[3]-Arah yang berlawanan

270 60 71
                                    

Ustad Fahrurrozie tersenyum mendapati dua orang yang ditunggunya muncul dari balik pintu ruangannya.

Terlihat cucu laki-lakinya, Fathan, datang dengan wajah masam. Dan Qeela yang mengekor di belakang Fathan dengan wajah menunduk sepenuhnya.

"Assalamualaikum." suara Qeela menyapa begitu mereka berdua sudah masuk.

"Waalaikumsalam." Ustad Fahrur menggelengkan kepalanya. Hanya Qeela saja yang mengucap salam sementara Fathan hanya cuek dan enggan mengeluarkan suaranya.

"Duduk!" Perintah Ustad Fahrur.

"Kenapa lagi, Kek?" Fathan langsung bertanya sebelum ia menjatuhkan tubuhnya pada kursi.

Fathan bukan orang yang senang berbasa-basi. Jadi ia langsung bertanya inti perihal Kakeknya memanggilnya ke ruangan ini.

"Duduk dulu." Ustad Fahrur dengan baik hati mengarahkan Fathan untuk duduk. Di sini ada Qeela jadi tidak mungkin ia bersikap keras pada Cucunya di depan Qeela.

"Kakek senang kalian berdua datang bersama." Ustad Fahrur melirik Qeela. Fathan mengikuti arah pandang Kakeknya.

"Maksudnya, Kek?" Fathan mengalihkan pandangan ke arah lain.

"Ini , yang di samping kamu, Aqeel. Calon istrimu." papar Ustad Fahrur.

Detik itu juga Fathan dan Qeela sama-sama membulatkan mata mereka.

Qeela mengangkat wajah, reaksi terkejutnya membuat ia sempat beradu pandang dengan Fathan.

"Dia?!" pekik mereka bersamaan.

Ustad Fahrur terkekeh. "Iya. Aqeel ini Fathan. Dan Fathan ini Aqeel." terang Ustad Fahrur.

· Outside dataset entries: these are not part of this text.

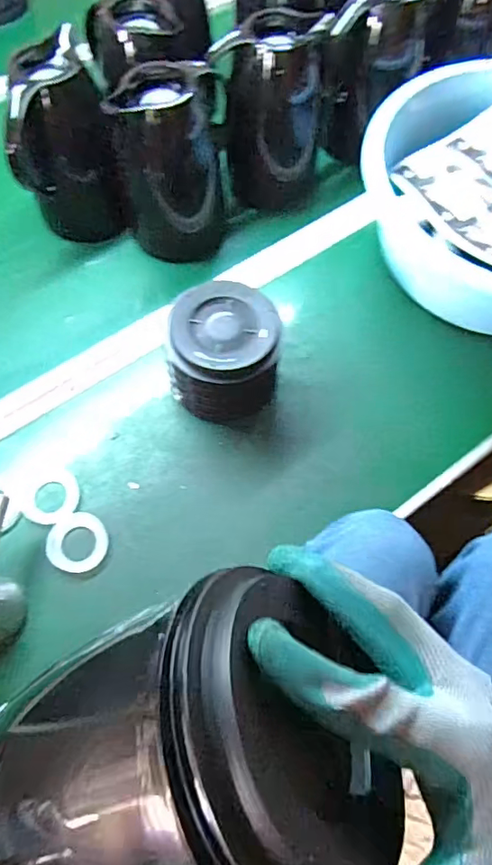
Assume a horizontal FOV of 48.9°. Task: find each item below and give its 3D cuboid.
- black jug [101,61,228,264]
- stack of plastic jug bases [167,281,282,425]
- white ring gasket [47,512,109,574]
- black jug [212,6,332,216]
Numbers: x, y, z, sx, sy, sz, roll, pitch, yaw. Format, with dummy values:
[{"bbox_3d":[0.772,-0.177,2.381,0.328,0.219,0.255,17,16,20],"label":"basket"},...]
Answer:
[{"bbox_3d":[-0.083,-0.320,0.653,0.118,0.212,0.109,-1,64,-1],"label":"black jug"},{"bbox_3d":[-0.021,-0.083,0.588,0.116,0.098,0.118,10,64,5],"label":"stack of plastic jug bases"},{"bbox_3d":[-0.171,0.112,0.550,0.058,0.005,0.059,4,64,2],"label":"white ring gasket"},{"bbox_3d":[0.033,-0.399,0.690,0.126,0.192,0.111,8,64,4],"label":"black jug"}]

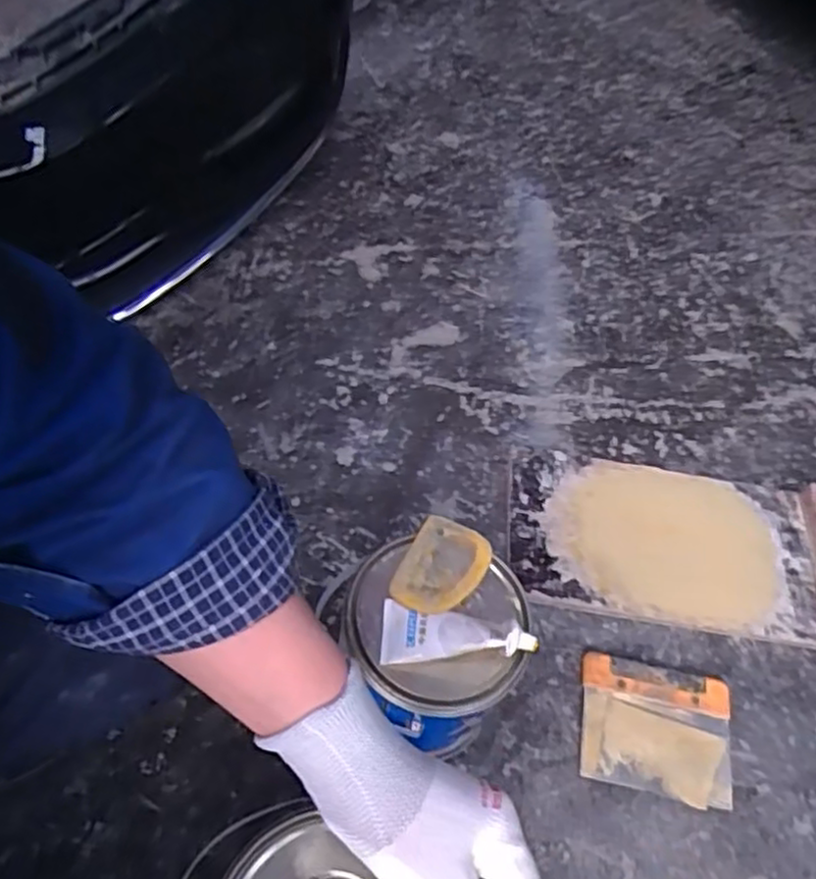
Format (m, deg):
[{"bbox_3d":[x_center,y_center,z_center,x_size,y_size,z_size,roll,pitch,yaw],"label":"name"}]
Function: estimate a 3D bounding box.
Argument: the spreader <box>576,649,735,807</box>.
[{"bbox_3d":[0.247,0.286,0.710,0.149,0.016,0.120,14,53,2],"label":"spreader"}]

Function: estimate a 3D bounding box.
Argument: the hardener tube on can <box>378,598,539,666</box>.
[{"bbox_3d":[0.038,0.156,0.567,0.121,0.023,0.047,0,50,11],"label":"hardener tube on can"}]

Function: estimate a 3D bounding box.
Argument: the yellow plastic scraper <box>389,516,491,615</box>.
[{"bbox_3d":[0.030,0.108,0.606,0.064,0.011,0.096,25,54,10],"label":"yellow plastic scraper"}]

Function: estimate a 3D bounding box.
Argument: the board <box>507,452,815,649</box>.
[{"bbox_3d":[0.317,0.115,0.831,0.395,0.022,0.206,10,53,-2],"label":"board"}]

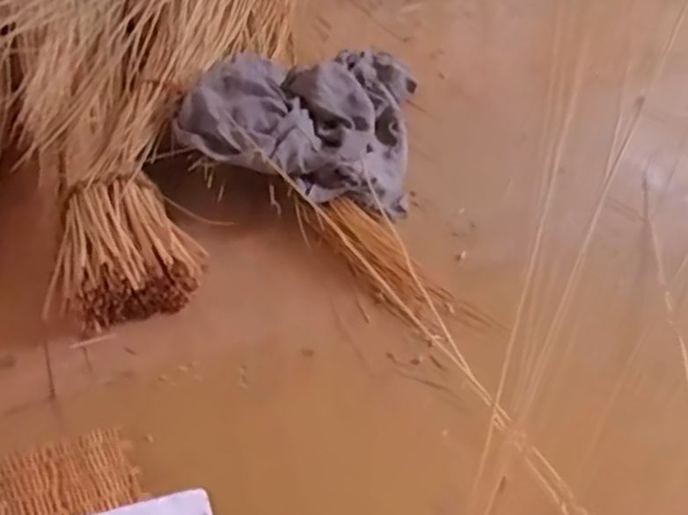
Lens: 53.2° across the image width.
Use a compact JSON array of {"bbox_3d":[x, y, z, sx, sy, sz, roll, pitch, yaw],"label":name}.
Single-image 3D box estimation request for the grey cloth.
[{"bbox_3d":[-0.073,-0.384,1.647,0.520,0.147,0.707,20,38,-7],"label":"grey cloth"}]

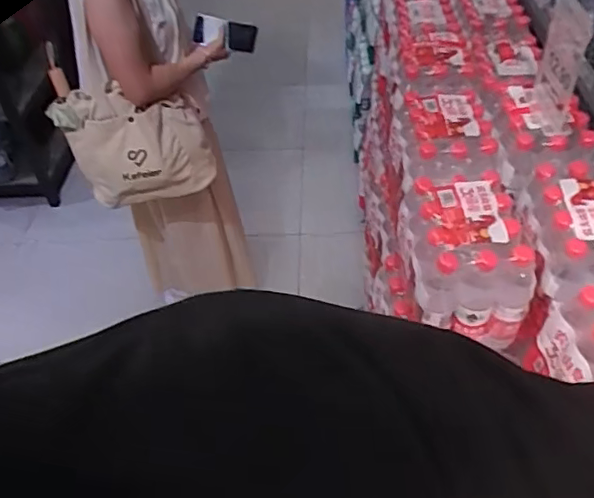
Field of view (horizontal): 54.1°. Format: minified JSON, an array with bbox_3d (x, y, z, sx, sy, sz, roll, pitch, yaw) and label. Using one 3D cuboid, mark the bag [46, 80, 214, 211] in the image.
[{"bbox_3d":[-0.349,-0.227,1.308,0.299,0.256,0.125,-17,47,-11],"label":"bag"}]

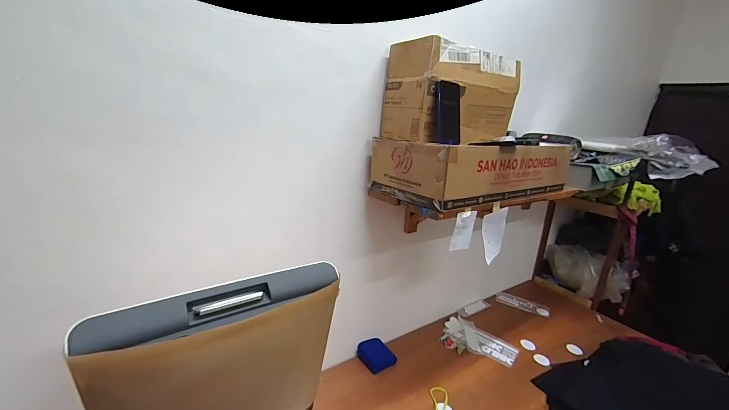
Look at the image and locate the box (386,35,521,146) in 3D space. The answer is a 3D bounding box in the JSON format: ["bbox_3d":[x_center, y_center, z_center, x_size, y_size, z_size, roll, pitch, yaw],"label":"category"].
[{"bbox_3d":[0.254,-0.318,0.906,0.355,0.232,0.210,-7,22,-32],"label":"box"}]

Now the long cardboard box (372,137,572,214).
[{"bbox_3d":[0.347,-0.128,0.961,0.594,0.142,0.280,-7,22,-32],"label":"long cardboard box"}]

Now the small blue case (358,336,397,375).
[{"bbox_3d":[0.045,0.544,1.134,0.115,0.039,0.120,-8,23,-34],"label":"small blue case"}]

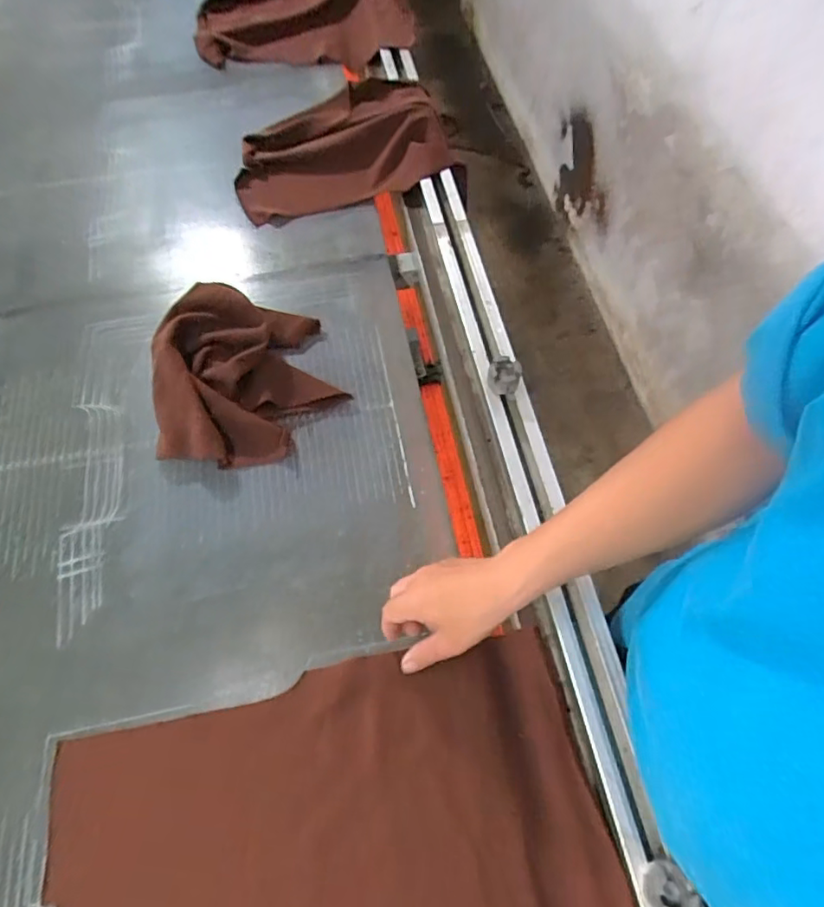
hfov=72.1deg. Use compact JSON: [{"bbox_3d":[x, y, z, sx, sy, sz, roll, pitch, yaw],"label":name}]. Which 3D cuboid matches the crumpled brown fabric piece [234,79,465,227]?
[{"bbox_3d":[-0.118,-0.490,0.880,0.342,0.091,0.219,-23,65,-13],"label":"crumpled brown fabric piece"}]

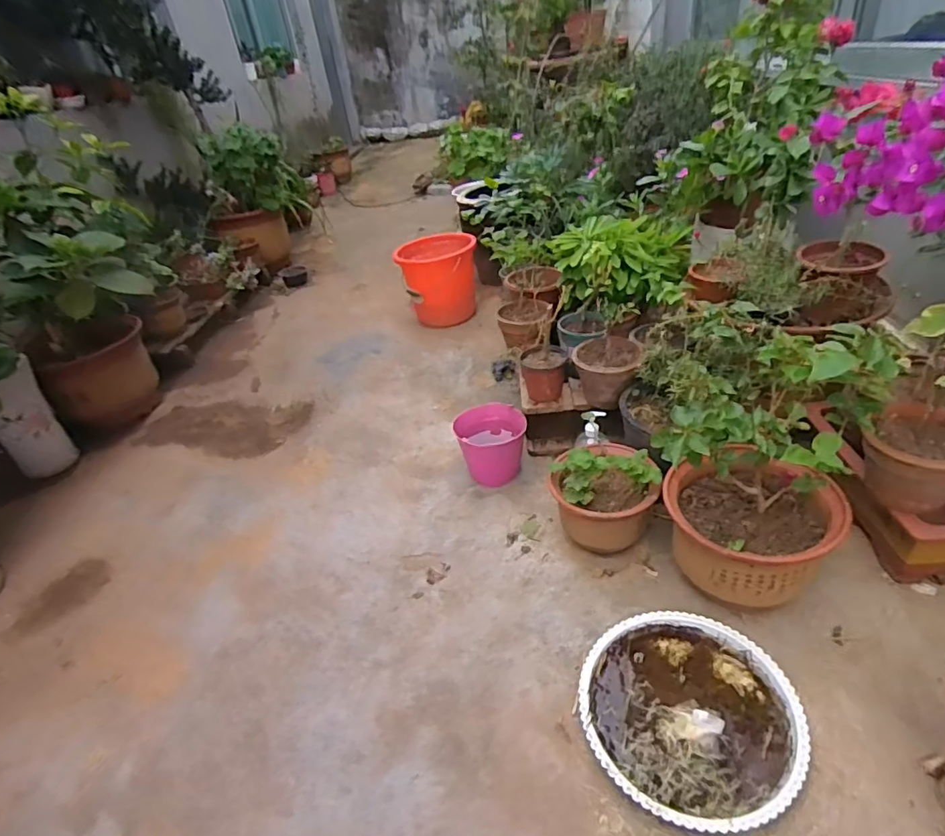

"Kalian berdua harus berkenalan lebih dulu sebelum rencana khitbah dilaksanakan."

"Khitbah—mmmpppp,"

"Ssstt ...."

Fathan, Qeela dan Ustad Fahrur menengok ke arah pintu masuk. Sepertinya di luar sana ada orang yang menguping pembicaraan mereka.

"Siapa itu?"

"Miiiiauuww ...."

Qeela mengernyitkan dahinya.

"Jangan mengelak. Jika saya tahu siapa kamu, jangan harap mendapat hukuman yang ringan karena bertindak tidak sopan!" sahut Ustad Fahrur. Benar saja, mereka bertiga mendengar gerak gerumusuh di balik pintu ruangan. Hanya berselang dua menit kerusuhan itu pun menghilang. Orang-orang di balik pintu sudah pergi.

"Kek, demi kepatuhan aku sama Kakek. Tolong, kali ini aja, aku menolak dengan sepenuh hati untuk khitbah ini. Kami ngga saling kenal. Dan aku ngga mau menikahi perempuan yang ngga aku sukai. Ini bukan lagi zaman dulu yang membudayakan perjodohan. Aku bisa memilih pasangan sendiri!" cercah Fathan. Habis-habisan mencoba lepas dari perintah Kakek dan kedua orang tuanya. Namun Ustad Fahrur merespon ucapan Fathan dengan gelengan kepala.

"Tidak bisa. Kakek melepas kamu di Jakarta, bersama kedua orang tua kamu. Dengan Harapan kamu bisa menjaga diri baik-baik di sana. Nyatanya? Kamu banyak membuat onar. Kakek tidak terima kalau kamu menolak. Kesempatan itu sudah Kakek beri di awal waktu, bukan?" sanggah Ustad Fahrur.

"Tapi Kek—"

"Nah, Aqeel, bagaimana dengan kamu? Kamu siap menerima khitbah ini?" Ustad Fahrur mengabaikan keluhan Fathan kini ia menatap Qeela. Menunggu jawaban dari perempuan itu.

Fathan menggelengkan kepalanya saat melihat kepala Qeela secara perlahan mengangguk dengan entengnya. Tanpa merasa bersalah, tanpa merasa terintimidasi dengan tatapan tajam yang diberikan Fathan untuknya.